FRAGMENTO SELECCIONADO
Editorial por Sergio Raynoldi
Está todo el país pendiente de la inminente resolución de la Corte Suprema de Justicia. Según informan los principales medios nacionales, los jueces ya habrían emitido su voto sobre si dejan o no firme la condena contra Cristina Fernández de Kirchner. La sentencia dictada establece seis años de prisión —que, por su edad, probablemente sea domiciliaria— y la inhabilitación perpetua para ejercer cargos públicos.
Desde este espacio siempre sostuvimos lo mismo: la Justicia debe actuar cuando corresponde, no cuando conviene políticamente. Sin embargo, por los artilugios legales y las demoras que el propio sistema permite, este proceso se estiró muchísimo más de lo debido. Primera instancia, Cámara, Casación, Corte Suprema… años y años. La condena de primera instancia estaba firme; faltaba la revisión del máximo tribunal para cerrar el ciclo.
La Corte Suprema no evalúa la culpabilidad o inocencia, sino si el proceso fue realizado respetando las garantías constitucionales y el debido proceso. Si da su visto bueno, la condena quedará definitivamente firme. Y todo indica que así será. No fue sorpresivo: después de las recusaciones fallidas a Lorenzetti, Rosatti y Rosenkrantz, este final era previsible.
Seis años de prisión. Y, sobre todo, la inhabilitación perpetua para ocupar cargos públicos. No es proscripción: es condena, dictada por la Justicia. A efectos prácticos, Cristina queda afuera de la política formal.
No voy a meterme en tecnicismos jurídicos; no soy abogado. Pero sí quiero decir algo en términos políticos. Siempre criticamos que la Justicia argentina permite que causas sensibles se extiendan hasta que se transforman en herramientas políticas. Eso debilita a la Justicia. Y ahora, cuando por fin parece actuar, inevitablemente genera sospechas. ¿Por qué ahora? ¿Por qué en este contexto?
Pero la Justicia debe hacer lo que tiene que hacer. Si Cristina es culpable, debe cumplir con su condena. La acumulación de pruebas, los testimonios, los indicios de corrupción y malversación en la obra pública son contundentes. La acusación de asociación ilícita elevaba incluso la pena potencial. Pero más allá de eso, este momento marca un punto de inflexión.
¿Por qué es crucial? Porque es una oportunidad histórica, sobre todo para el peronismo, de construir nuevos liderazgos. Más allá de que se viene un “quilombo” mayúsculo —ya se ven movilizaciones, ya se organizan paros y protestas— el peronismo tendrá que mirarse al espejo. Cristina fue durante años la figura indiscutida, pero también fue responsable del fracaso de su propio proyecto político. No solo por los actos de corrupción, sino por haber generado un nivel de confrontación interna que partió al país en dos. Kirchneristas y anti kirchneristas. Peronistas y anti peronistas. Una grieta que nos hizo mucho daño.

TAREAS
A) Extrae del editorial, de forma literal, el pasaje que va de "Desde este espacio" a "cerrar el ciclo.".
B) Responde estas preguntas sobre el editorial:
(i) ¿Cuántos años de prisión establece la sentencia?
(ii) ¿Qué jueces de la Corte Suprema fueron recusados sin éxito?
(iii) ¿Qué dos pares de grupos enfrentados se nombran al hablar de la grieta?

EXTRACTOS DEL LISTADO
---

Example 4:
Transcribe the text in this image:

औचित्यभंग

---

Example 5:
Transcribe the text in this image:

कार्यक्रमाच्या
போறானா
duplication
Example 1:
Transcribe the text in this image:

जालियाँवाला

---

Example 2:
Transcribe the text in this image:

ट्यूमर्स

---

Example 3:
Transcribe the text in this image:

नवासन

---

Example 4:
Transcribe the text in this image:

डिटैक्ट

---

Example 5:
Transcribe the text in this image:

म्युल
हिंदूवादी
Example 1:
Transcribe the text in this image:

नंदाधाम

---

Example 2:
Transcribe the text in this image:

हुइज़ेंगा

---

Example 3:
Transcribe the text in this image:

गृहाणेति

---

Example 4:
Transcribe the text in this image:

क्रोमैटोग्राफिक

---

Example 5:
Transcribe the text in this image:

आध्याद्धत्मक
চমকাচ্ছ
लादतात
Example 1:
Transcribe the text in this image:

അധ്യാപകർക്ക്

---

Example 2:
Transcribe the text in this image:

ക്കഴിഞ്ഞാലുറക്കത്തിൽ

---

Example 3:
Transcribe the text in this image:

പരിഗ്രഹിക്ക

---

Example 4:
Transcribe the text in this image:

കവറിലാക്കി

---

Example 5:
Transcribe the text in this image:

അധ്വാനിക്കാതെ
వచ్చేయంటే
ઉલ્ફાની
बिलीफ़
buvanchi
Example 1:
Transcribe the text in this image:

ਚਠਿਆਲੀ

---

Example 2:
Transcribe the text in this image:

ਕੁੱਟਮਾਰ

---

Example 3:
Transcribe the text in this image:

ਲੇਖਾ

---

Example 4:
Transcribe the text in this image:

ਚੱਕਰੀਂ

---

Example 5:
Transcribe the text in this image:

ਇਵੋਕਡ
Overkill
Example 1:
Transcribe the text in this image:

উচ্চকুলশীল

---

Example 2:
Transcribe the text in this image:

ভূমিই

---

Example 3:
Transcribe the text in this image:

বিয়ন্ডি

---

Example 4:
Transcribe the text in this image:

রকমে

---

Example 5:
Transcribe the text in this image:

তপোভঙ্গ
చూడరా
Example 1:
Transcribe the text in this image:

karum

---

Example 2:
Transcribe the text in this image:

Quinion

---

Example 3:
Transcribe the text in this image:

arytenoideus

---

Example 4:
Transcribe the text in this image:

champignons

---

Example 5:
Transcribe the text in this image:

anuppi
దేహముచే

RESPUESTAS POR TAREA
A)
Desde este espacio siempre sostuvimos lo mismo: la Justicia debe actuar cuando corresponde, no cuando conviene políticamente. Sin embargo, por los artilugios legales y las demoras que el propio sistema permite, este proceso se estiró muchísimo más de lo debido. Primera instancia, Cámara, Casación, Corte Suprema… años y años. La condena de primera instancia estaba firme; faltaba la revisión del máximo tribunal para cerrar el ciclo.

B)
(i) Seis años.
(ii) Lorenzetti, Rosatti y Rosenkrantz.
(iii) Kirchneristas y anti kirchneristas; peronistas y anti peronistas.